Organisasi masyarakat sipil yang tergabung dalam Aliansi Nasional Reformasi KUHP melayangkan surat terbuka kepada pemerintah dan DPR. Aliansi itu terdiri dari YLBHI, LBH Jakarta, LBH Semarang, Imparsial, Greenpeace Indonesia, dan Badan Eksekutif Mahasiswa (BEM) dari berbagai kampus.
Ketua YLBHI, Muhammad Isnur, mengatakan Presiden Joko Widodo menginstruksikan penundaan rancangan KUHP (RKUHP) pada September 2019. Draft RKUHP ditarik dari pembahasan di DPR dan dilakukan pendalaman materi oleh pemerintah.

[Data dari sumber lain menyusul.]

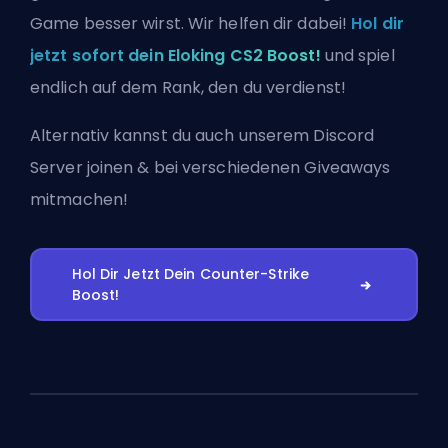
Game besser wirst. Wir helfen dir dabei!
Hol dir
jetzt sofort dein Eloking CS2 Boost!
und spiel
endlich auf dem Rank, den du verdienst!
Alternativ kannst du auch
unserem Discord
Server joinen
& bei verschiedenen Giveaways
mitmachen!
Hol Dir Jetzt Dein Counter-Strike
Boost!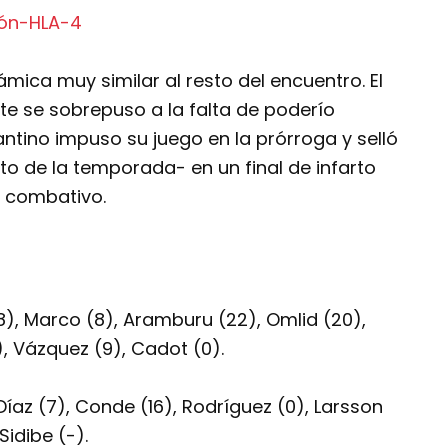
mica muy similar al resto del encuentro. El
ante se sobrepuso a la falta de poderío
antino impuso su juego en la prórroga y selló
o de la temporada- en un final de infarto
 combativo.
(8), Marco (8), Aramburu (22), Omlid (20),
, Vázquez (9), Cadot (0).
 Díaz (7), Conde (16), Rodríguez (0), Larsson
Sidibe (-).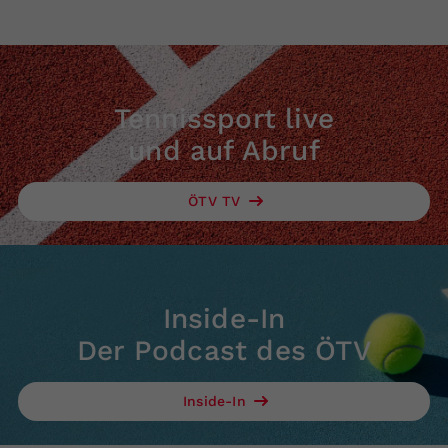
Tennissport live
und auf Abruf
ÖTV TV
Inside-In
Der Podcast des ÖTV
Inside-In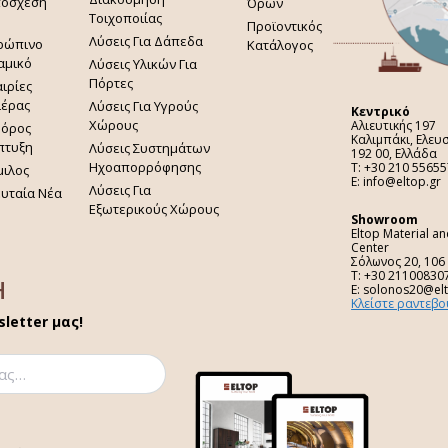
πόσχεση
Όρων
Τοιχοποιίας
Προϊοντικός
Λύσεις Για Δάπεδα
ρώπινο
Κατάλογος
αμικό
Λύσεις Υλικών Για
Πόρτες
ιρίες
ιέρας
Λύσεις Για Υγρούς
Κεντρικό
Χώρους
Αλιευτικής 197
φόρος
Καλιμπάκι, Ελευ
πτυξη
Λύσεις Συστημάτων
192 00, Ελλάδα
Ηχοαπορρόφησης
Τ: +30 210 55655
μιλος
E: info@eltop.gr
Λύσεις Για
ευταία Νέα
Εξωτερικούς Χώρους
Showroom
Eltop Material a
Center
Σόλωνος 20, 106
Τ: +30 21100830
H
E: solonos20@el
Κλείστε ραντεβο
letter μας!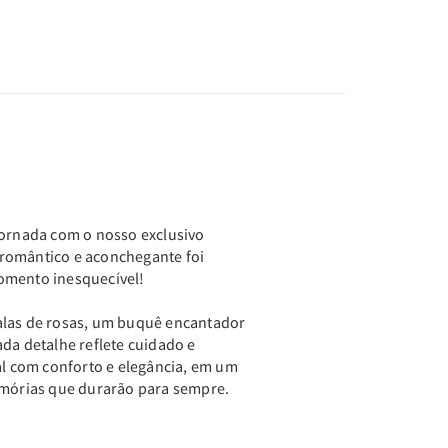
jornada com o nosso exclusivo
romântico e aconchegante foi
omento inesquecível!
alas de rosas, um buquê encantador
ada detalhe reflete cuidado e
ial com conforto e elegância, em um
emórias que durarão para sempre.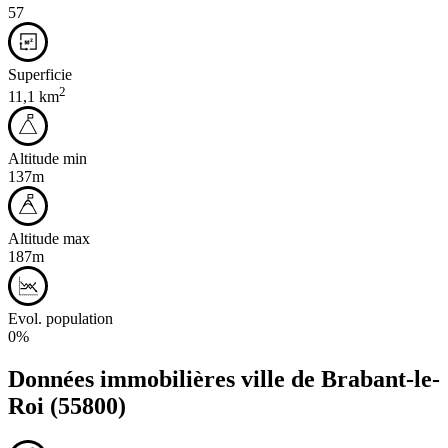
57
Superficie
2
11,1 km
Altitude min
137m
Altitude max
187m
Evol. population
0%
Données immobilières ville de
Brabant-le-
Roi
(55800)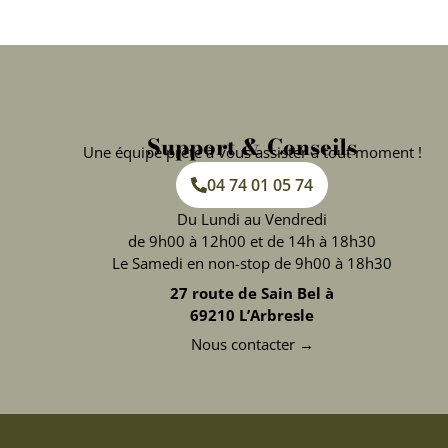
Support & Conseils
Une équipe prête à vous assister à tout moment !
04 74 01 05 74
Du Lundi au Vendredi
de 9h00 à 12h00 et de 14h à 18h30
Le Samedi en non-stop de 9h00 à 18h30
27 route de Sain Bel à
69210 L’Arbresle
Nous contacter →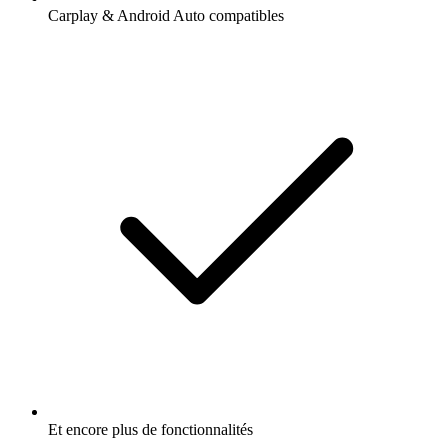
Carplay & Android Auto compatibles
Et encore plus de fonctionnalités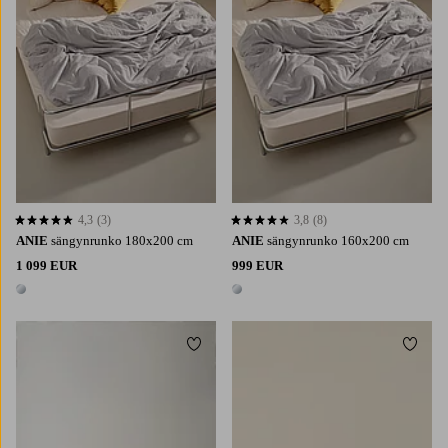
4,3
(3)
3,8
(8)
4,3 perustuen 3 arvosanaan
3,8 perustuen 8 arvosanaan
ANIE
sängynrunko 180x200 cm
ANIE
sängynrunko 160x200 cm
1 099 EUR
999 EUR
1 väri
1 väri
Lisää suosikkeihin
Lisää 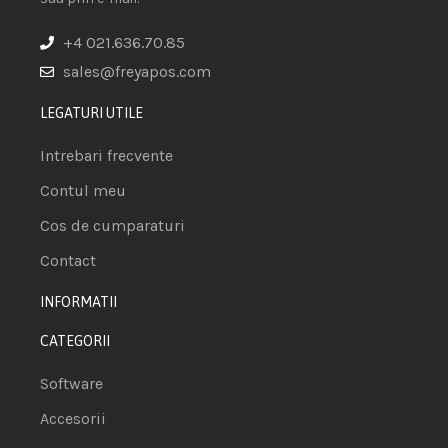
+4 021.636.70.85
sales@freyapos.com
LEGATURI UTILE
Intrebari frecvente
Contul meu
Cos de cumparaturi
Contact
INFORMATII
CATEGORII
Software
Accesorii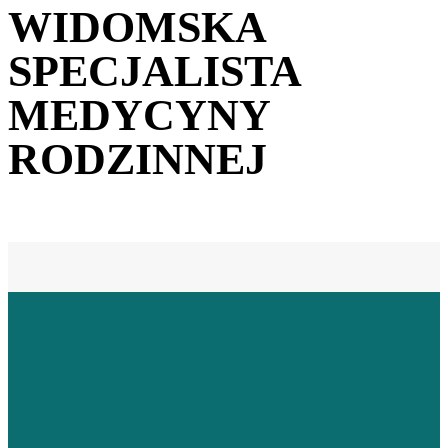
WIDOMSKA
SPECJALISTA
MEDYCYNY
RODZINNEJ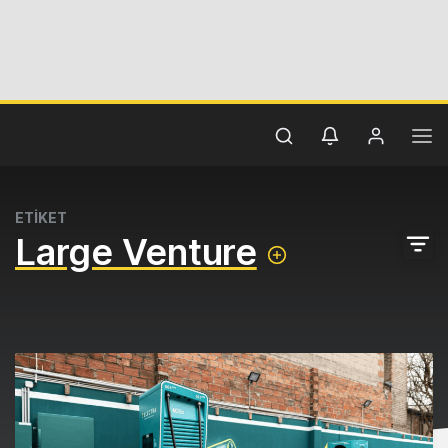
ETİKET
Large Venture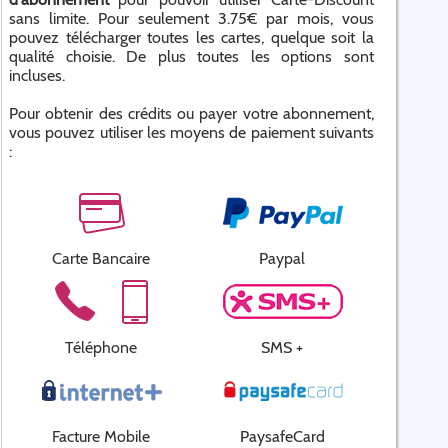
sans limite. Pour seulement 3.75€ par mois, vous
pouvez télécharger toutes les cartes, quelque soit la
qualité choisie. De plus toutes les options sont
incluses.
Pour obtenir des crédits ou payer votre abonnement,
vous pouvez utiliser les moyens de paiement suivants
:
Carte Bancaire
Paypal
Téléphone
SMS +
Facture Mobile
PaysafeCard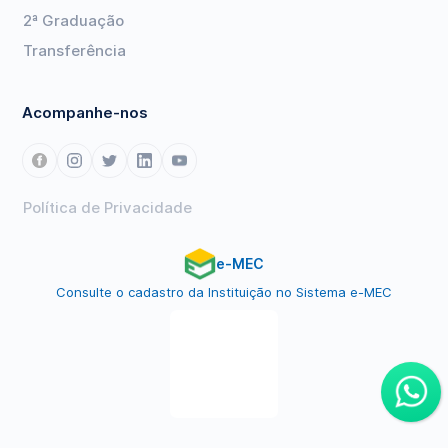
2ª Graduação
Transferência
Acompanhe-nos
Política de Privacidade
e-MEC
Consulte o cadastro da Instituição no Sistema e-MEC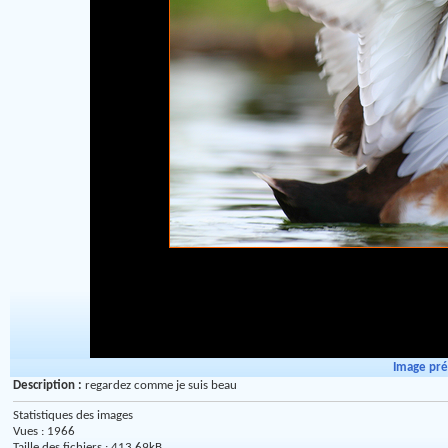
Image pr
Description :
regardez comme je suis beau
Statistiques des images
Vues : 1966
Taille des fichiers : 413.69kB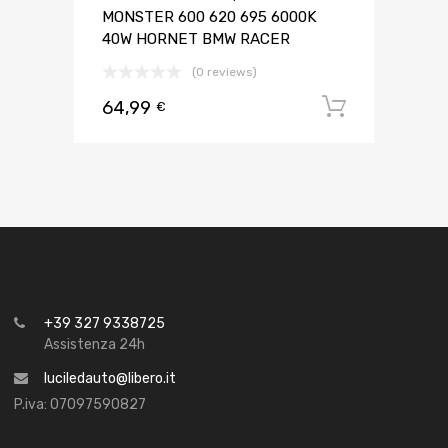
MONSTER 600 620 695 6000K
40W HORNET BMW RACER
(0 reviews)
64,99
Aggiungi 
€
+39 327 9338725
Assistenza 24h
luciledauto@libero.it
P.iva: 07097590827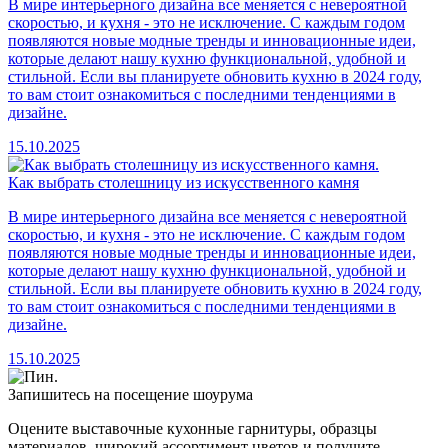
В мире интерьерного дизайна все меняется с невероятной
скоростью, и кухня - это не исключение. С каждым годом
появляются новые модные тренды и инновационные идеи,
которые делают нашу кухню функциональной, удобной и
стильной. Если вы планируете обновить кухню в 2024 году,
то вам стоит ознакомиться с последними тенденциями в
дизайне.
15.10.2025
Как выбрать столешницу из искусственного камня
В мире интерьерного дизайна все меняется с невероятной
скоростью, и кухня - это не исключение. С каждым годом
появляются новые модные тренды и инновационные идеи,
которые делают нашу кухню функциональной, удобной и
стильной. Если вы планируете обновить кухню в 2024 году,
то вам стоит ознакомиться с последними тенденциями в
дизайне.
15.10.2025
Запишитесь на посещение шоурума
Оцените выставочные кухонные гарнитуры, образцы
материалов, широкий ассортимент цветов и получите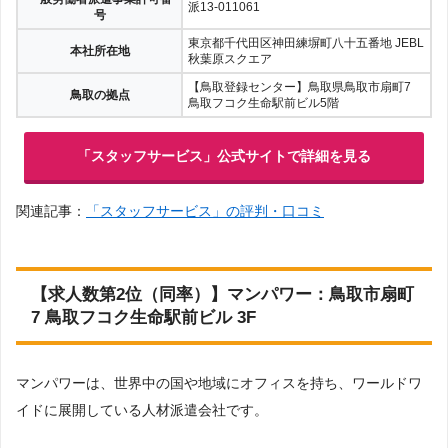
派13-011061
号
東京都千代田区神田練塀町八十五番地 JEBL
本社所在地
秋葉原スクエア
【鳥取登録センター】鳥取県鳥取市扇町7
鳥取の拠点
鳥取フコク生命駅前ビル5階
「スタッフサービス」公式サイトで詳細を見る
関連記事：
「スタッフサービス」の評判・口コミ
【求人数第2位（同率）】マンパワー：鳥取市扇町
7 鳥取フコク生命駅前ビル 3F
マンパワーは、世界中の国や地域にオフィスを持ち、ワールドワ
イドに展開している人材派遣会社です。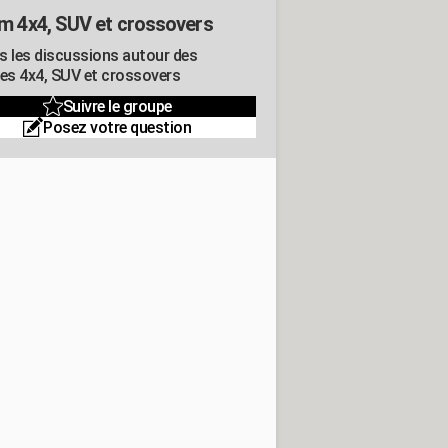
m 4x4, SUV et crossovers
s les discussions autour des
res 4x4, SUV et crossovers
Suivre le groupe
Posez votre question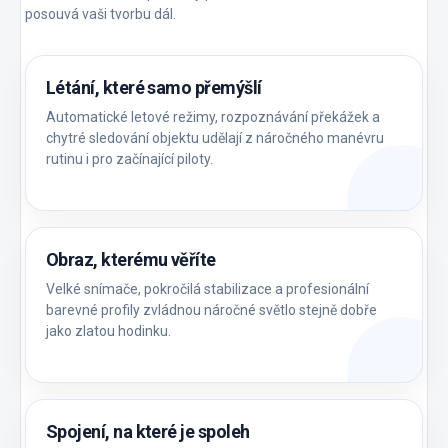
posouvá vaši tvorbu dál.
Létání, které samo přemýšlí
Automatické letové režimy, rozpoznávání překážek a
chytré sledování objektu udělají z náročného manévru
rutinu i pro začínající piloty.
Obraz, kterému věříte
Velké snímače, pokročilá stabilizace a profesionální
barevné profily zvládnou náročné světlo stejně dobře
jako zlatou hodinku.
Spojení, na které je spoleh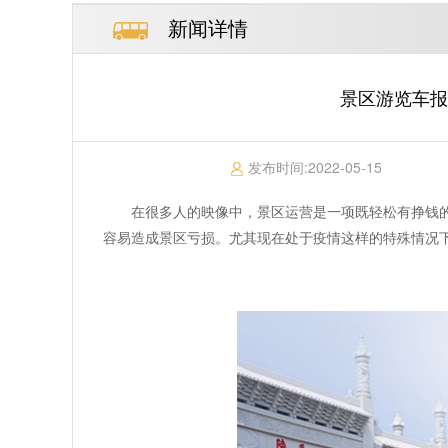
新闻详情
景区游览车报
发布时间:
2022-05-15
在很多人的映像中，景区运营是一项既轻松有挣钱
容易造成景区亏损。尤其现在处于疫情这样的特殊情况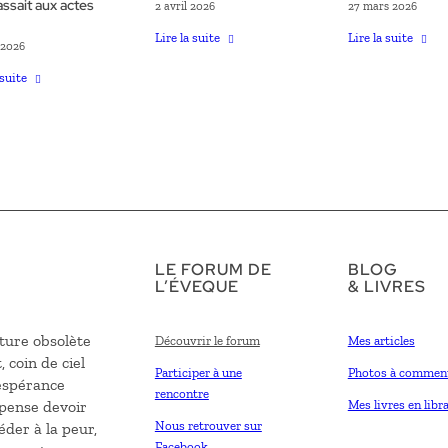
assait aux actes
2 avril 2026
27 mars 2026
Lire la suite
Lire la suite
 2026
 suite
LE FORUM DE
BLOG
L’ÉVEQUE
& LIVRES
ture obsolète
Découvrir le forum
Mes articles
, coin de ciel
Participer à une
Photos à commen
’espérance
rencontre
 pense devoir
Mes livres en libra
Nous retrouver sur
éder à la peur,
Facebook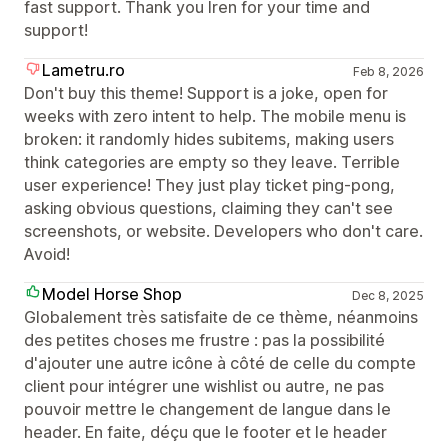
fast support. Thank you Iren for your time and
support!
Lametru.ro
Feb 8, 2026
Don't buy this theme! Support is a joke, open for
weeks with zero intent to help. The mobile menu is
broken: it randomly hides subitems, making users
think categories are empty so they leave. Terrible
user experience! They just play ticket ping-pong,
asking obvious questions, claiming they can't see
screenshots, or website. Developers who don't care.
Avoid!
Model Horse Shop
Dec 8, 2025
Globalement très satisfaite de ce thème, néanmoins
des petites choses me frustre : pas la possibilité
d'ajouter une autre icône à côté de celle du compte
client pour intégrer une wishlist ou autre, ne pas
pouvoir mettre le changement de langue dans le
header. En faite, déçu que le footer et le header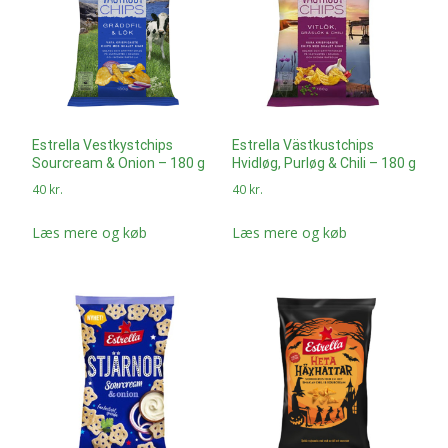
Estrella Vestkystchips
Estrella Västkustchips
Sourcream & Onion – 180 g
Hvidløg, Purløg & Chili – 180 g
40
kr.
40
kr.
Læs mere og køb
Læs mere og køb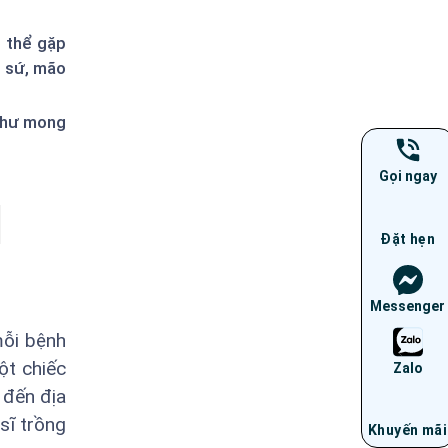
ó thể gặp
g sứ, mão
 như mong
Gọi ngay
Đặt hẹn
Messenger
mỗi bệnh
ột chiếc
Zalo
 đến địa
sĩ trồng
Khuyến mãi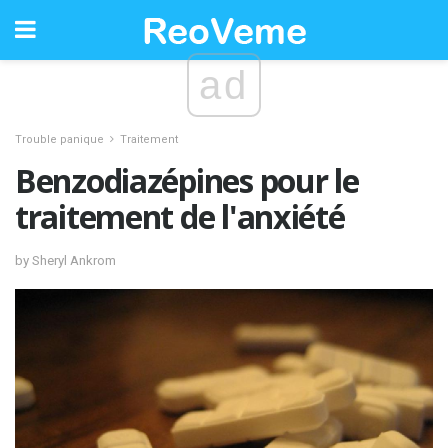
ad
Trouble panique
Traitement
Benzodiazépines pour le
traitement de l'anxiété
by Sheryl Ankrom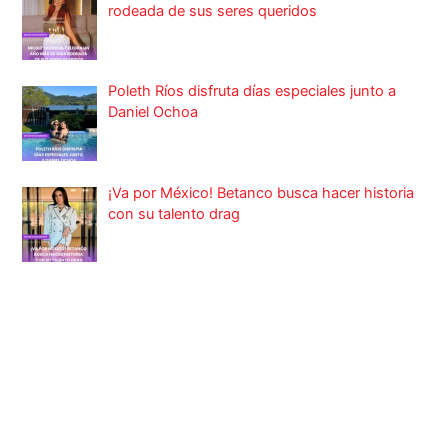
rodeada de sus seres queridos
Poleth Ríos disfruta días especiales junto a
Daniel Ochoa
¡Va por México! Betanco busca hacer historia
con su talento drag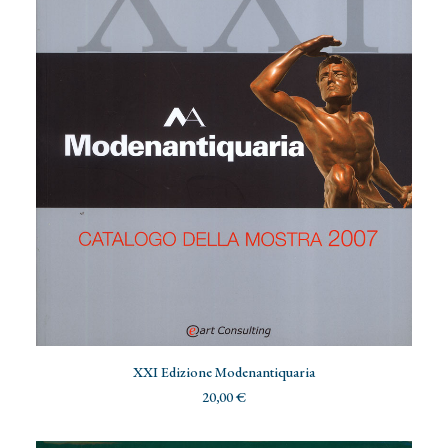
AGGIUNGI AL CARRELLO
XXI Edizione Modenantiquaria
20,00
€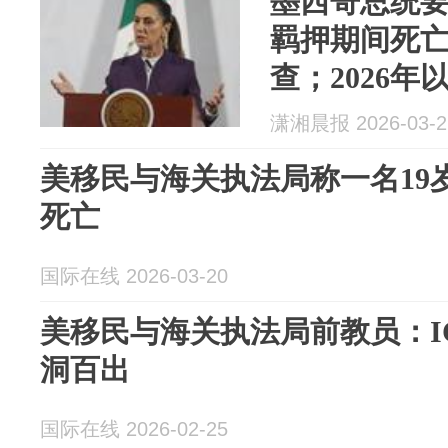
墨西哥总统
羁押期间死
查；2026
关执法局羁
潇湘晨报 2026-03-2
累计达到13
美移民与海关执法局称一名19
死亡
国际在线 2026-03-20
美移民与海关执法局前教员：I
洞百出
国际在线 2026-02-25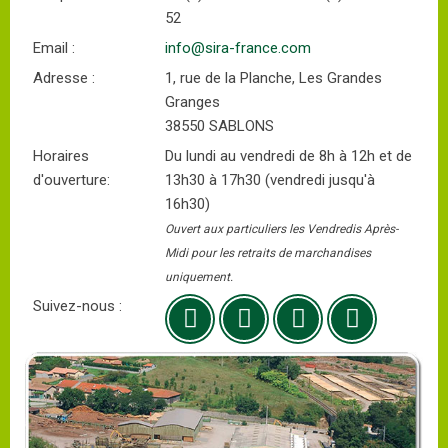
52
Email :
info@sira-france.com
Adresse :
1, rue de la Planche, Les Grandes
Granges
38550 SABLONS
Horaires
Du lundi au vendredi de 8h à 12h et de
d'ouverture:
13h30 à 17h30 (vendredi jusqu'à
16h30)
Ouvert aux particuliers les Vendredis Après-
Midi pour les retraits de marchandises
uniquement.
Suivez-nous :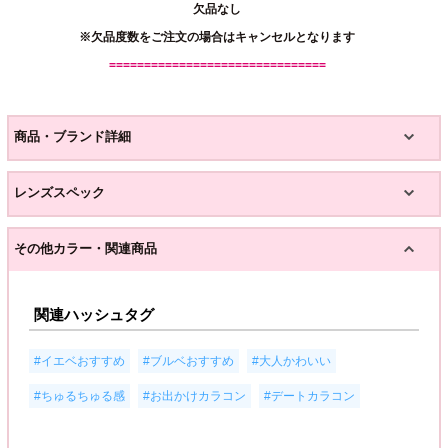
欠品なし
※欠品度数をご注文の場合はキャンセルとなります
===============================
商品・ブランド詳細
レンズスペック
その他カラー・関連商品
関連ハッシュタグ
,
,
,
#イエベおすすめ
#ブルベおすすめ
#大人かわいい
,
,
#ちゅるちゅる感
#お出かけカラコン
#デートカラコン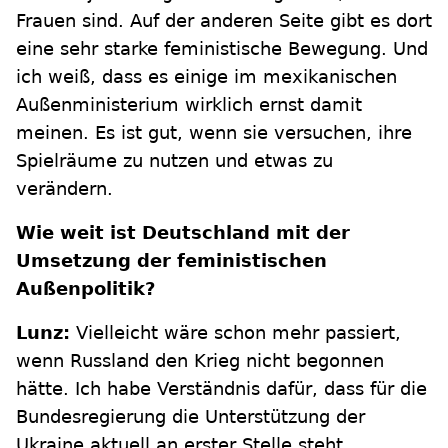
Frauen sind. Auf der anderen Seite gibt es dort
eine sehr starke feministische Bewegung. Und
ich weiß, dass es einige im mexikanischen
Außenministerium wirklich ernst damit
meinen. Es ist gut, wenn sie versuchen, ihre
Spielräume zu nutzen und etwas zu
verändern.
Wie weit ist Deutschland mit der
Umsetzung der feministischen
Außenpolitik?
Lunz:
Vielleicht wäre schon mehr passiert,
wenn Russland den Krieg nicht begonnen
hätte. Ich habe Verständnis dafür, dass für die
Bundesregierung die Unterstützung der
Ukraine aktuell an erster Stelle steht,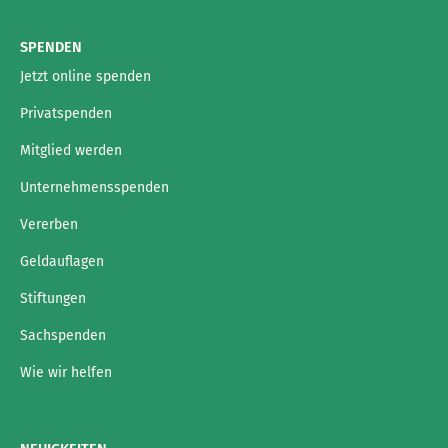
SPENDEN
Jetzt online spenden
Privatspenden
Mitglied werden
Unternehmensspenden
Vererben
Geldauflagen
Stiftungen
Sachspenden
Wie wir helfen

Namun, sejak September 2019 sampai pertengahan Mei 2022 tidak ada naskah terbaru RKUHP yang dibuka ke publik. Sampai 25 Mei 2022 pemerintah dan DPR kembali membahas draft RKUHP dengan menginformasikan matriks berisi 14 isu krusial RUU KUHP tanpa membuka draft terbaru RKUHP secara keseluruhan.
“Oleh karena itu Aliansi Nasional Reformasi KUHP menyerukan kepada pemerintah untuk membuka draft terbaru RKUHP kepada publik,” kata Isnur ketika dikonfirmasi Rabu (10/6/2022).
Baca Juga:
- Alasan Pemerintah Pertahankan Pasal Penghinaan Kepala Negara dalam RKUHP
- Menyoal Hukuman Mati Sebagai Pidana Alternatif dalam RKUHP
- Pengaturan Pidana Mati dalam RKUHP sebagai Jalan Tengah
Dalam surat terbuka itu, Aliansi mencatat berdasarkan draft RKUHP per September 2019 aliansi menilai masih banyak catatan kritis yang perlu ditinjau dan dibahas bersama secara substansial. Untuk itu, Aliansi menyerukan kepada pemerintah dan DPR agar tidak langsung mengesahkan RKUHP karena publik berhak memastikan perubahan substansi tersebut.
“Sebagaimana seruan Aliansi Nasional Reformasi KUHP sebelumnya, kami menekankan bahwa proses penyusunan RKUHP harus dilakukan secara transparan dan inklusif sebelum pengesahan Rancangan KUHP menjadi undang-undang,” begitu sebagian kutipan surat terbuka.